I believe that the allusions involving the De Soto the car are extended to it’s namesake Hernando de Soto. Hernando de Soto was a Spanish explorer who lived from 1496-1542 who made his first sailed to the New World in 1514.
Eli says that while he sat on the bumper of the De Soto he “watched the world turn green and gold and blue” (202). This is how Hernando de Soto approached the New World. Hernando de Soto first came to the New World in hopes to colonize Florida. In other words he came to the New World to get more land for Spain … for more green.
Later de Soto would travel from Florida into Georgia, the Carolinas, Tennessee, Alabama and Mississippi in search of gold.
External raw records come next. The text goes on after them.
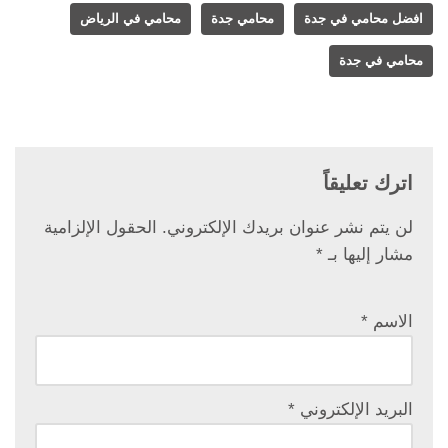
افضل محامي في جدة
محامي جدة
محامي في الرياض
محامي في جدة
اترك تعليقاً
لن يتم نشر عنوان بريدك الإلكتروني.
الحقول الإلزامية
مشار إليها بـ
*
الاسم
*
البريد الإلكتروني
*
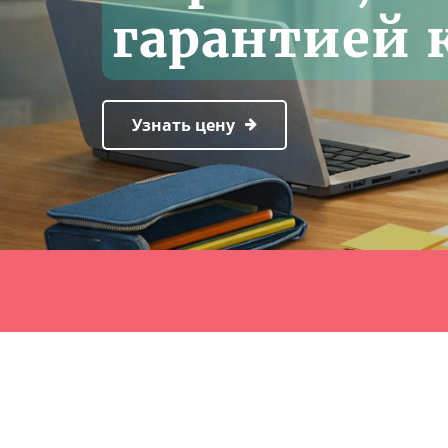
гарантией 
Узнать цену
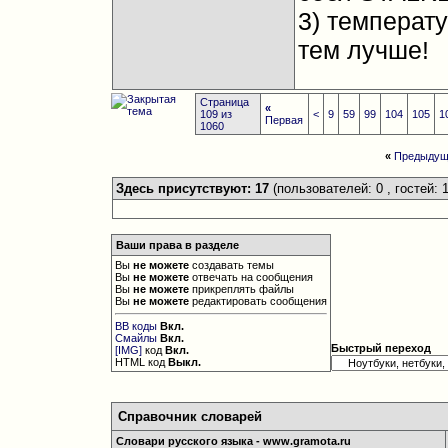
3) температ
тем лучше!
Страница
«
109 из
<
9
59
99
104
105
1
Первая
1060
«
Предыдущ
Здесь присутствуют: 17
(пользователей: 0 , гостей: 1
Ваши права в разделе
Вы
не можете
создавать темы
Вы
не можете
отвечать на сообщения
Вы
не можете
прикреплять файлы
Вы
не можете
редактировать сообщения
BB коды
Вкл.
Смайлы
Вкл.
Быстрый переход
[IMG]
код
Вкл.
HTML код
Выкл.
Справочник словарей
Словари русского языка - www.gramota.ru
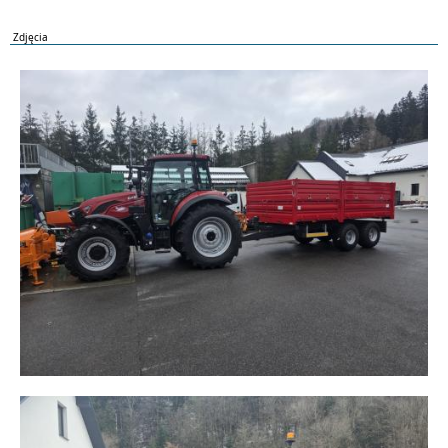
Zdjęcia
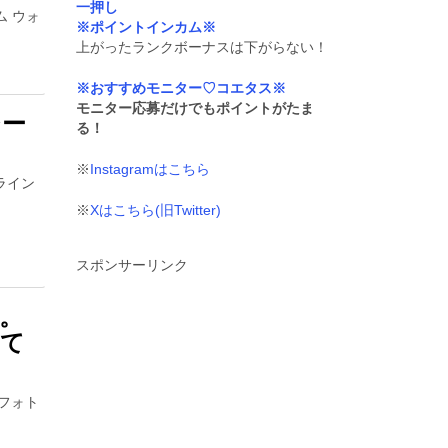
一押し
ム ウォ
※ポイントインカム※
上がったランクボーナスは下がらない！
※おすすめモニター♡コエタス※
モニター応募だけでもポイントがたま
シー
る！
※
Instagramはこちら
ゼライン
※
Xはこちら(旧Twitter)
スポンサーリンク
。
れて
（フォト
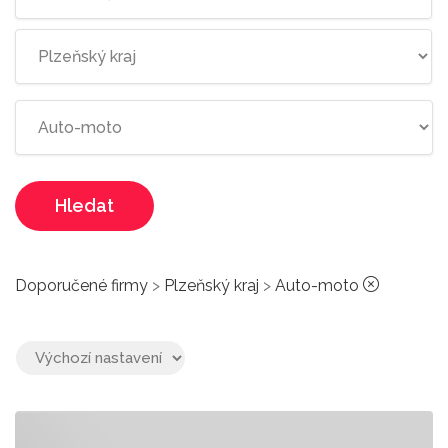
Hledat
Doporučené firmy
>
Plzeňský kraj
>
Auto-moto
Okay, so I’ve mention the green and gold that Eli mentions seeing, but what about the blue. What is the first thing that you think of when someone mentions the colour blue? If you said water, that is exactly what de Soto found. De Soto was the first recorded European to have crossed the Mississippi River.
So now the colours that Eli sees make sense, but what does de Soto have to do with Aboriginal Peoples and why did King place him in Green Grass Running Water?
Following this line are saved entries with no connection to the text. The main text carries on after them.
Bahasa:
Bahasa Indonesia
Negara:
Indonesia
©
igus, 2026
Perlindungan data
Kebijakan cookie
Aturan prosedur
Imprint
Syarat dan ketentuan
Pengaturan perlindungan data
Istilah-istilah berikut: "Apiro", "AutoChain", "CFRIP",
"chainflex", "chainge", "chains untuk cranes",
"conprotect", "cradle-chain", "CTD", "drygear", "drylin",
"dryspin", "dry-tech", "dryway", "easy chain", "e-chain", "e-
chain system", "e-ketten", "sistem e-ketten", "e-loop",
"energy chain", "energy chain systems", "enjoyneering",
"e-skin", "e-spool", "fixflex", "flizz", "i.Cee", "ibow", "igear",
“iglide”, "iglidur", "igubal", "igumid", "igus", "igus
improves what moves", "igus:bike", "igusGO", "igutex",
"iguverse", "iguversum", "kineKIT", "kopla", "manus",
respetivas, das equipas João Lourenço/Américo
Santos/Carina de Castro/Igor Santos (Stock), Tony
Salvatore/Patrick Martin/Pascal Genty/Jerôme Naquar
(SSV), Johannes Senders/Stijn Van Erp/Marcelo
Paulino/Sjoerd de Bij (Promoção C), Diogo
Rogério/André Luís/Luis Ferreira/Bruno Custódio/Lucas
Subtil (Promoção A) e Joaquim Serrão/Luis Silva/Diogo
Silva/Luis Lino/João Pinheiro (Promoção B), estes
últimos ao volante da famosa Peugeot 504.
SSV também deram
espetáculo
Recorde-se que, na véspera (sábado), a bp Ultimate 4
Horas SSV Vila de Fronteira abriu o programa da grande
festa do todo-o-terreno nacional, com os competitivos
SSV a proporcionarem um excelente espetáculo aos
Along with his explorations de Soto was also known for terrorizing any and all Aboriginal Peoples that can into his path. Like many explorers he is known for the “good” that he brought to the history of the New World, and the terror that he brought to the Aboriginal Peoples of Canada is hidden in the background. So like the de Soto that Eli drives at first it appears that it is “floating over the landscape like a bird in flight” (201), but later Eli sees that it becomes an entirely different car that leaves behind a “huge towering dust plume [that] rose off the road into the night sky” (201).
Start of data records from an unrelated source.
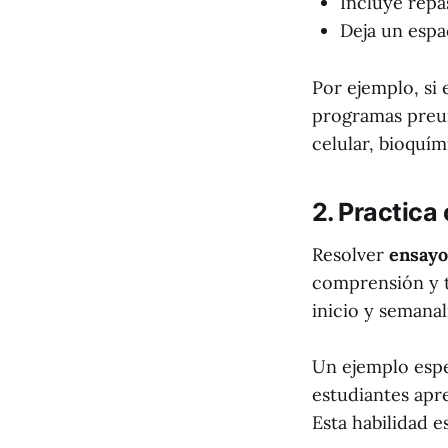
Incluye repa
Deja un espa
Por ejemplo, si
programas preun
celular, bioquím
2. Practica
Resolver
ensay
comprensión y t
inicio y semana
Un ejemplo espec
estudiantes ap
Esta habilidad 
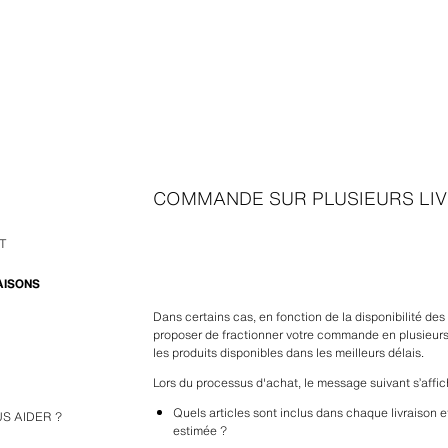
COMMANDE SUR PLUSIEURS LI
T
AISONS
Dans certains cas, en fonction de la disponibilité des 
proposer de fractionner votre commande en plusieurs l
les produits disponibles dans les meilleurs délais.
Lors du processus d'achat, le message suivant s’affic
Quels articles sont inclus dans chaque livraison et 
estimée ?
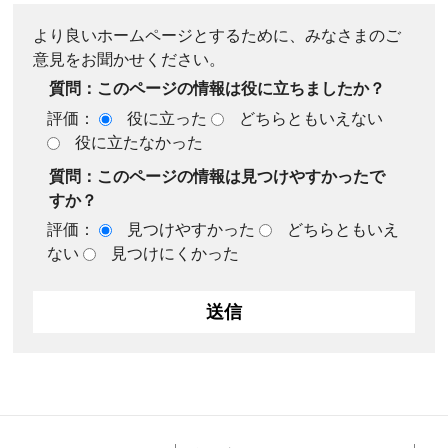
より良いホームページとするために、みなさまのご
意見をお聞かせください。
質問：このページの情報は役に立ちましたか？
評価：
役に立った
どちらともいえない
役に立たなかった
質問：このページの情報は見つけやすかったで
すか？
評価：
見つけやすかった
どちらともいえ
ない
見つけにくかった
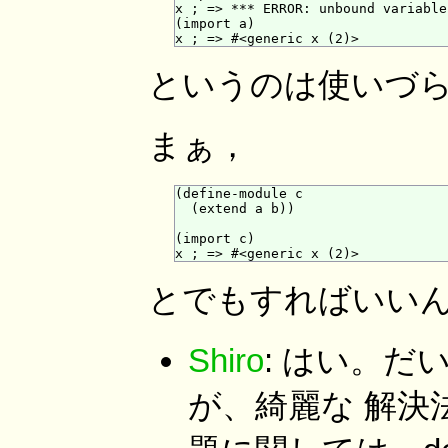
x ; => *** ERROR: unbound variable:
(import a)

というのは使いづ
まぁ，
(define-module c

  (extend a b))

(import c)

とでもすればいい
Shiro
: はい。
が、綺麗な 解決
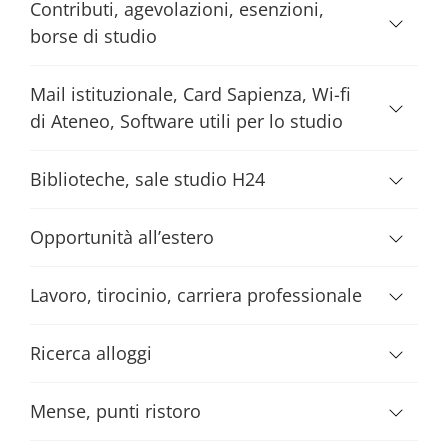
Contributi, agevolazioni, esenzioni,
borse di studio
Mail istituzionale, Card Sapienza, Wi-fi
di Ateneo, Software utili per lo studio
Biblioteche, sale studio H24
Opportunità all’estero
Lavoro, tirocinio, carriera professionale
Ricerca alloggi
Mense, punti ristoro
Eli says that if he were to get a car he would want a De Soto. Knowing the history of de Soto the person I find this intriguing. Does this mean that he want to get rid of all his cultural background? Once he leaves for Toronto he spends much of his time trying to stay away from his home. Norma seems to indicate this slightly when she looks at the De Soto and shakes her head (203). I interpreted this as her disappointment. A disappointment that Eli is not embracing his culture and is instead trying to distance himself or even go as far as to kill it as de Soto did.
I find it amazing that I was able to find so much that King was able to allude to that concerned a car that only appeared in the novel for 5 pages. I can’t wait to see all the other seemingly small allusions that people have extended!
Assigned Pages: 200-220
If you are wondering about my title I got it from a 1957 De Soto ad.